## Source data
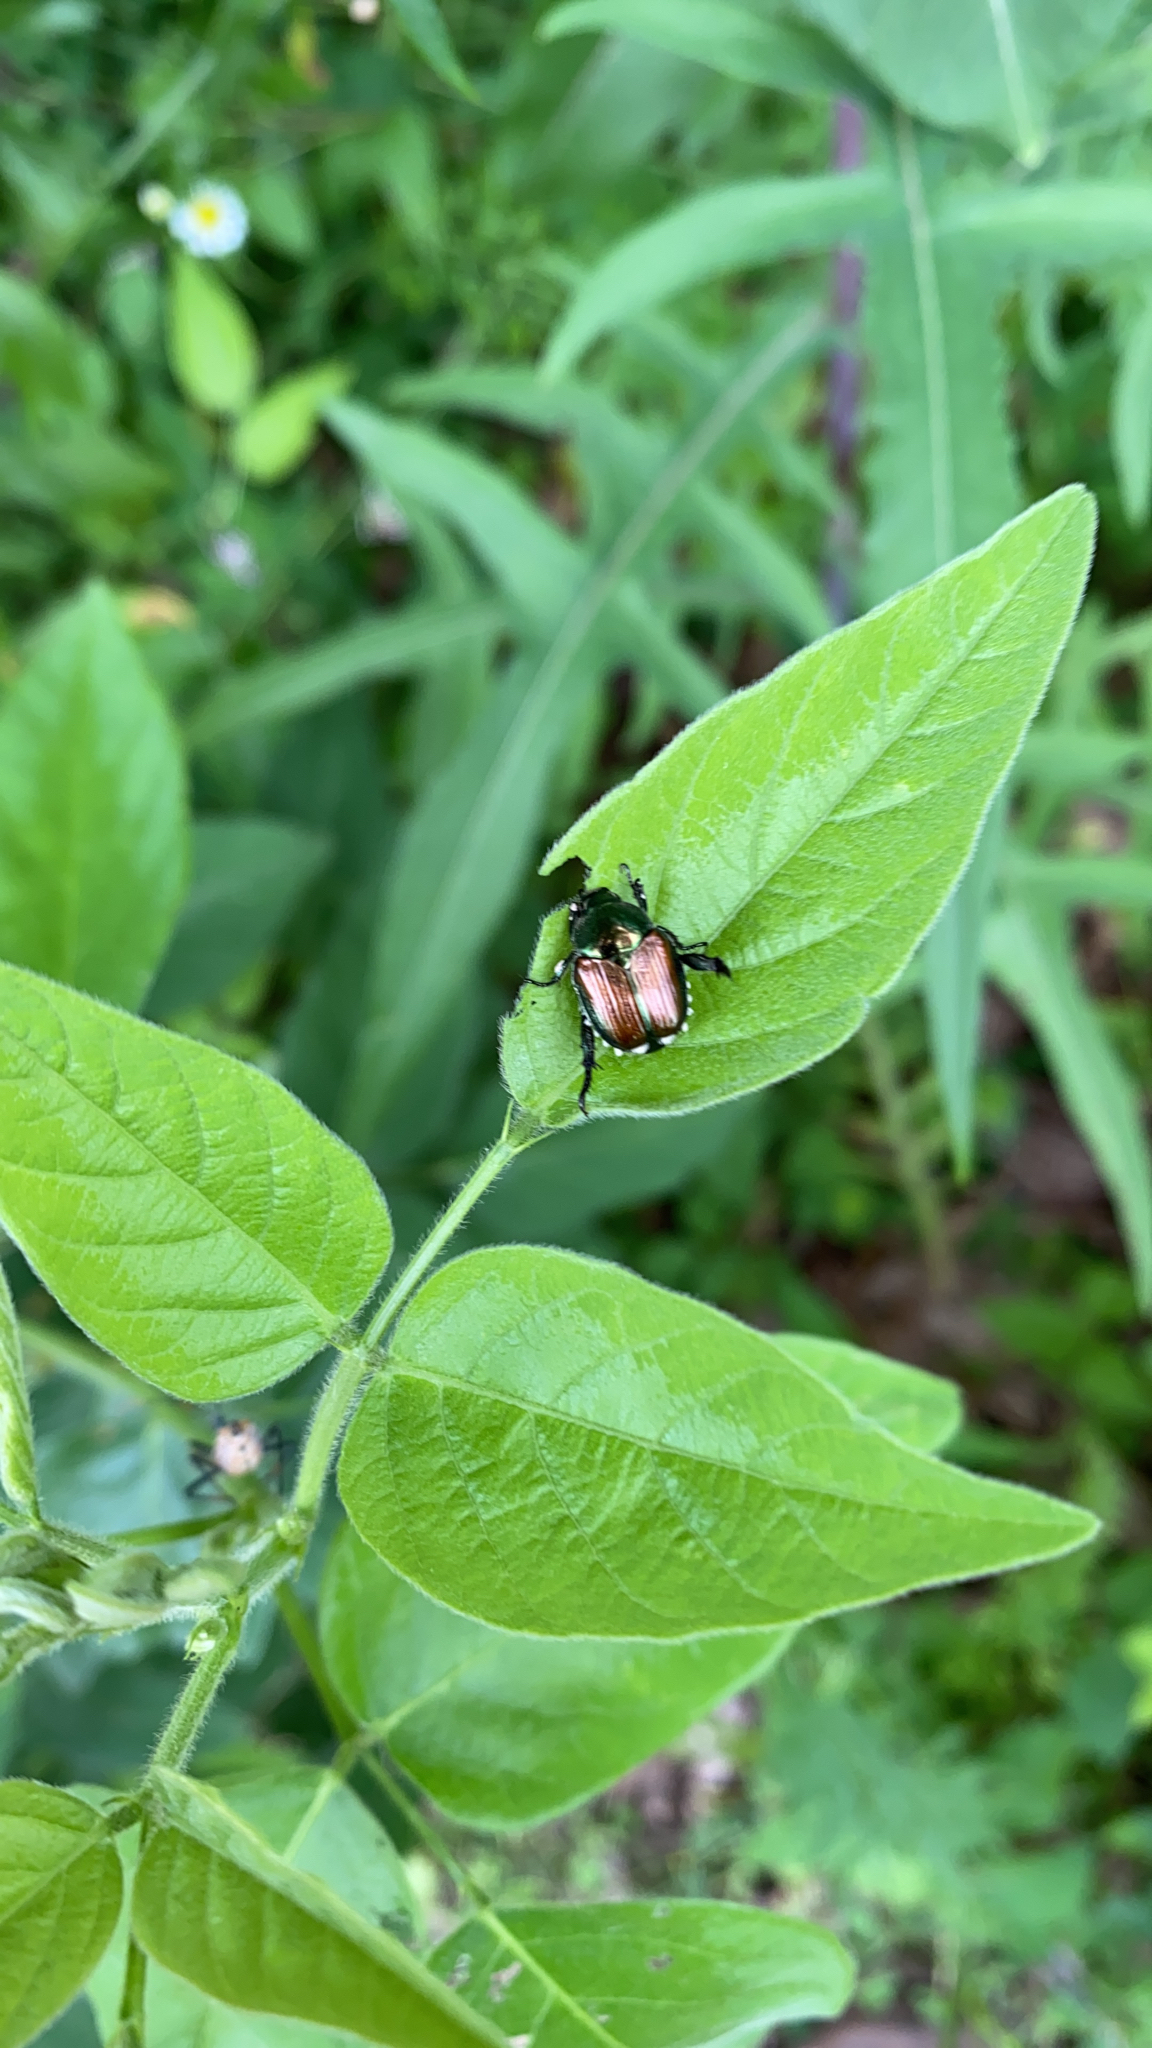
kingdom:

* * *

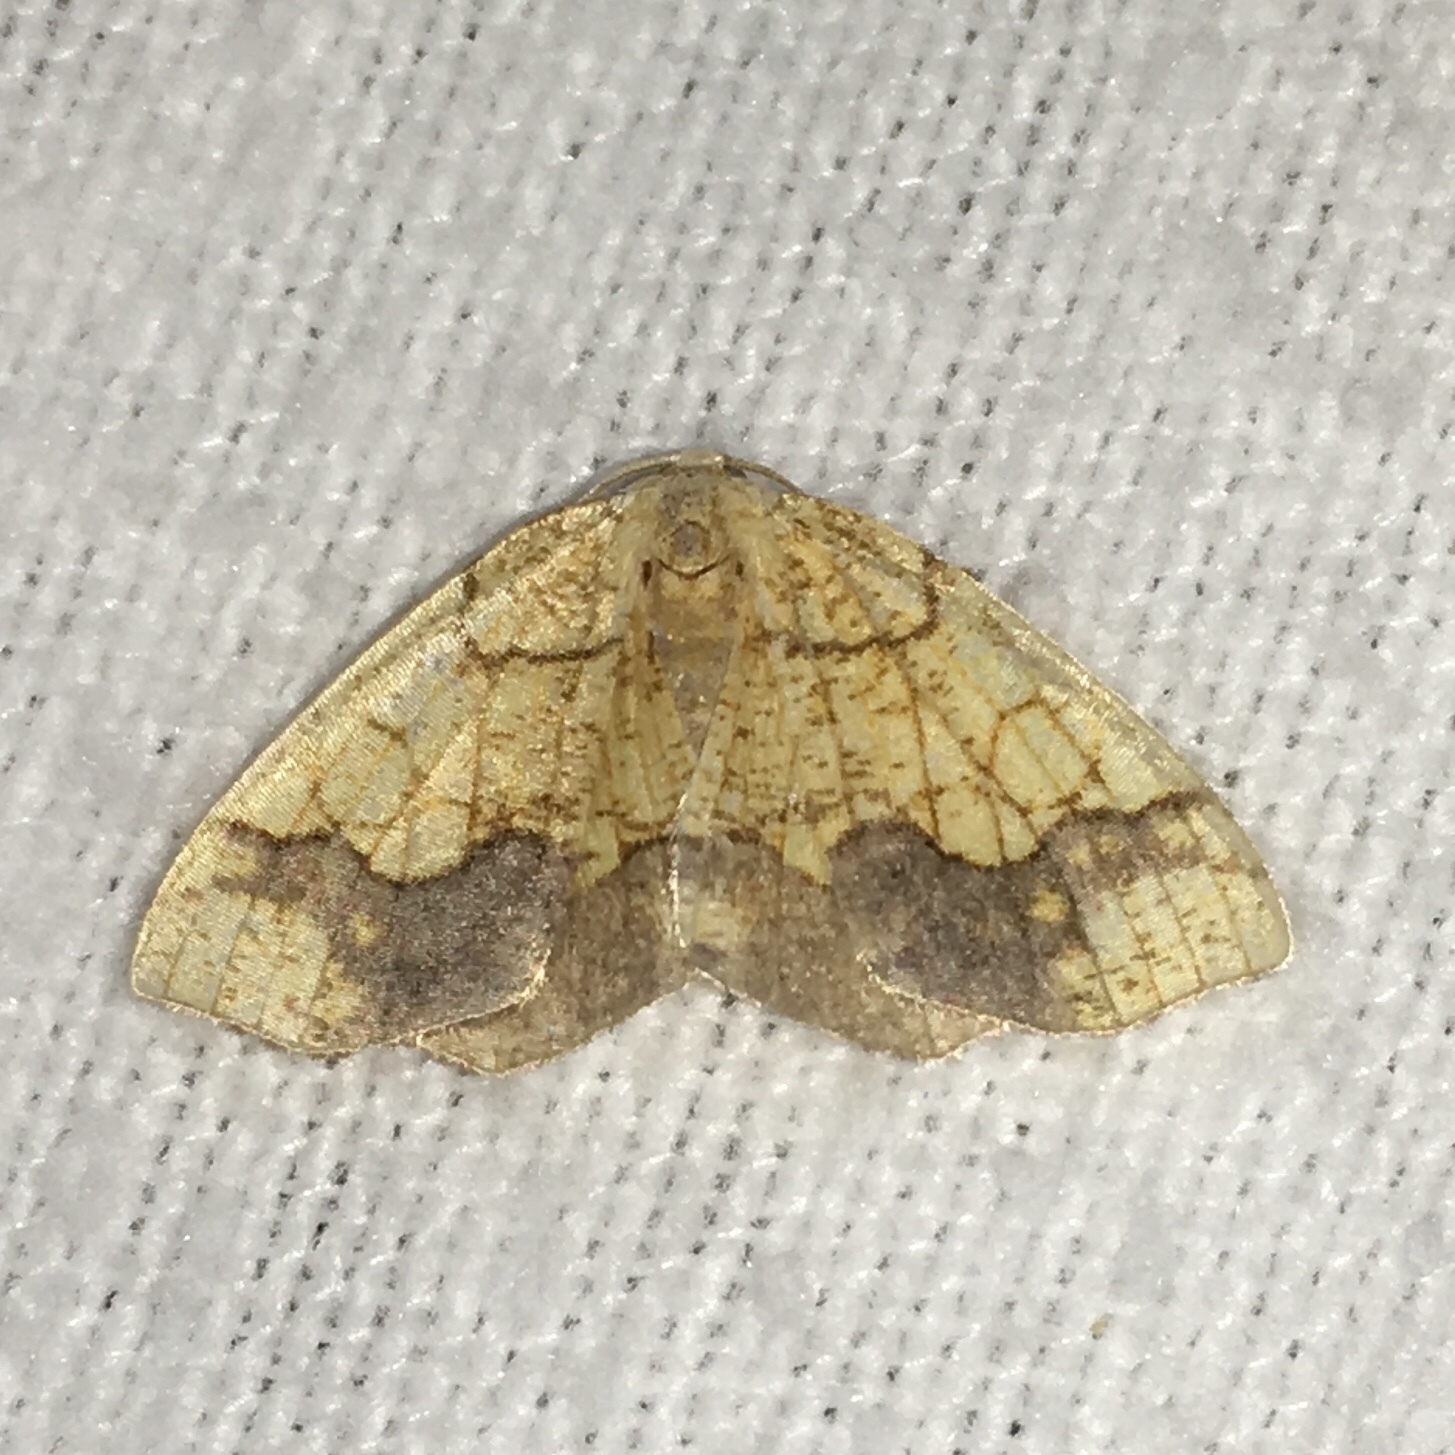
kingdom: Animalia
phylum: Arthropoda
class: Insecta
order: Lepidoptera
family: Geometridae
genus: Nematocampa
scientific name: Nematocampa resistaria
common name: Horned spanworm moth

--

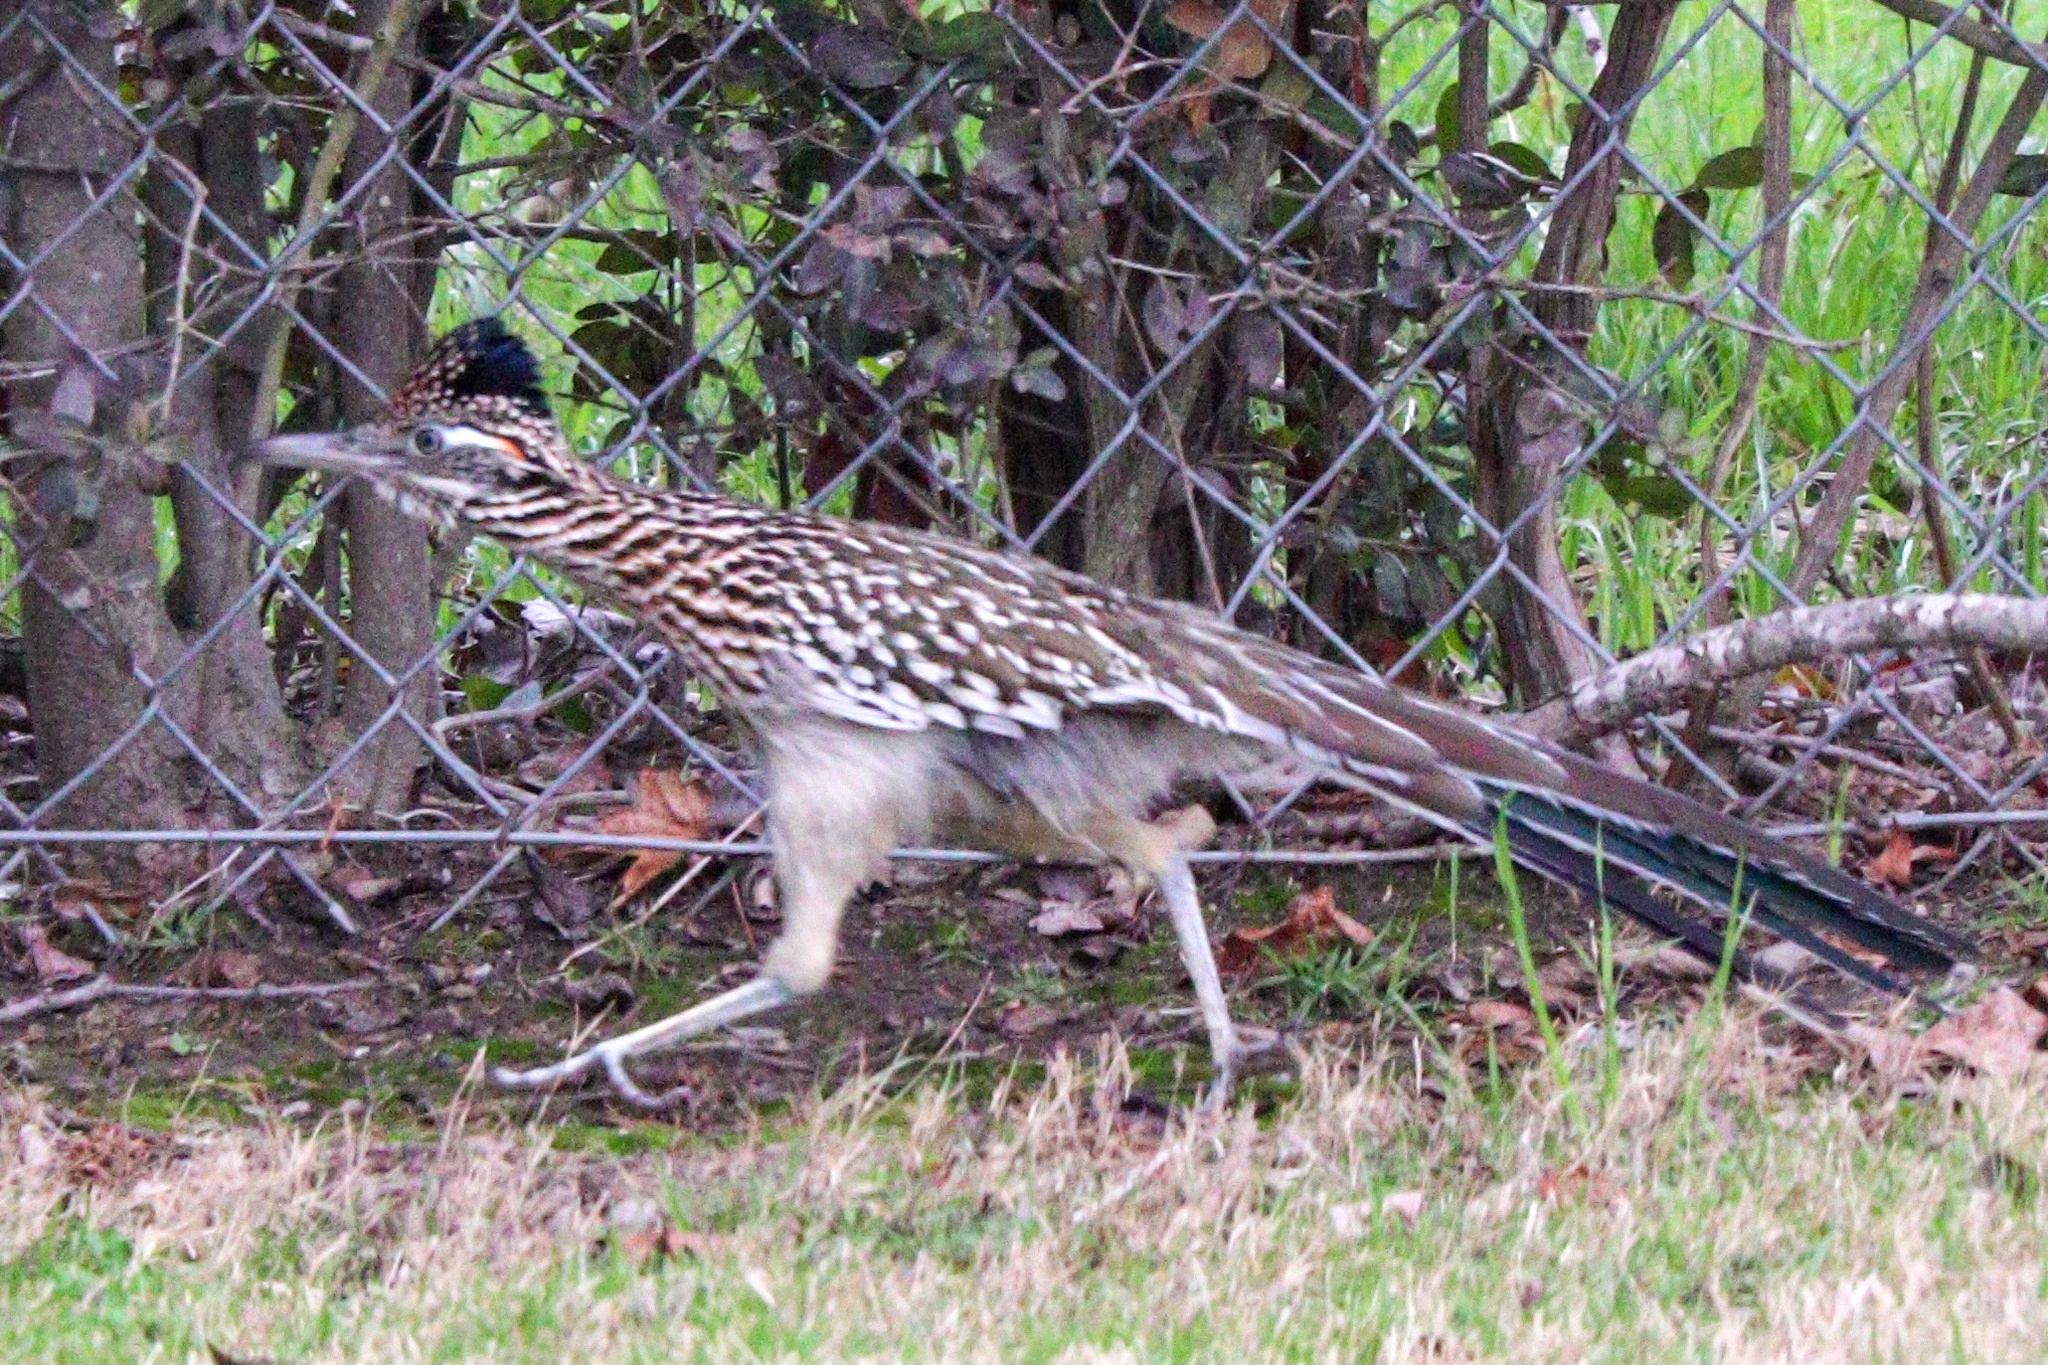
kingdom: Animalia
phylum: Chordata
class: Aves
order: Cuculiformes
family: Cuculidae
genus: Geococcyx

## Work instructions
Can you copy out the data word for word, beginning with the line that contains "phylum: Arthropoda" and running through the line that contains "scientific name: Nematocampa resistaria", with both of those lines included?

## Output for this exercise
phylum: Arthropoda
class: Insecta
order: Lepidoptera
family: Geometridae
genus: Nematocampa
scientific name: Nematocampa resistaria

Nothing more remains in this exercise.